Politicians pitch loan waivers as a solution to the farmers' woes. The argument is that the farmer in distress needs an urgent solution and a long-term solution can be worked out later. But, this reasoning is flawed for several reasons.
To begin with, there is no end to farm loan waivers once the spree kicks off. Ever since the UPA in 2008 announced farm loan waiver, at least a dozen loan waivers have been declared in different states as a key plank to win elections. But none of these worked to ease the pain of poor farmers, evident from empirical evidence so far.
States struggle with the implementation part since finding the needy farmer and filtering out unworthy applicants is near impossible in a short period of time. All the farm loan waivers given so far by governments (whoever is in power) have only offered temporary relief to the farmer. At the time of the next agricultural season, he goes in for another debt trap if there are no rains. Naturally, loan waivers can be a recurring solution every year. There is no blueprint yet for major reforms in the agriculture sector and scant attention is given towards improving the efficiency of the land under cultivation.
Problems run deeper
There is a deeper malaise in the farm sector on account of multiple factors that call for a structural overhaul to repair damaged farm-infrastructure via a reforms-based approach. However, the governments are merely relying on temporary solutions in the form of hiking MSPs, offering waivers and giving growers hope of unrealistically good days ahead. For instance, promising a doubling of farm income by 2022 without doing any groundwork is nothing but a utopian idea especially when a majority of Indian farmers still depend on seasonal rains as the main source of irrigation.
Also, remember that Indian farmer has the smallest landholdings the world-over. The global average of landholding size is 5.5 hectares. The per capita availability of land in India, from 1951 to 2011 declined by 70 percent, from 0.5 hectares to 0.15 hectares. Now, what is the problem with holding smaller pieces of land? It makes the life of the farmer a lot tougher as his costs escalate on all counts ---equipment, labour and crop treatment. Unlike rich farmers who own several hectares of land, these farmers will not have enough appeal among bankers as well.

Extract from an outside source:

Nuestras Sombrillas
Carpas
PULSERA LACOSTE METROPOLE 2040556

Besides the above, there are several other factors that have fueled the agrarian distress — demonetisation triggered a cash crunch that put a freeze on the informal and rural economies for several months on end; higher costs of production; a lack of a competitive pricing mechanism; and the slow pace of migration from the conventional APMC system to technology-based E-Mandis. These are the areas politicians need to pay attention to beyond farm loan waiver announcements made before every election. If this is not done, politicians will be destroying the economy.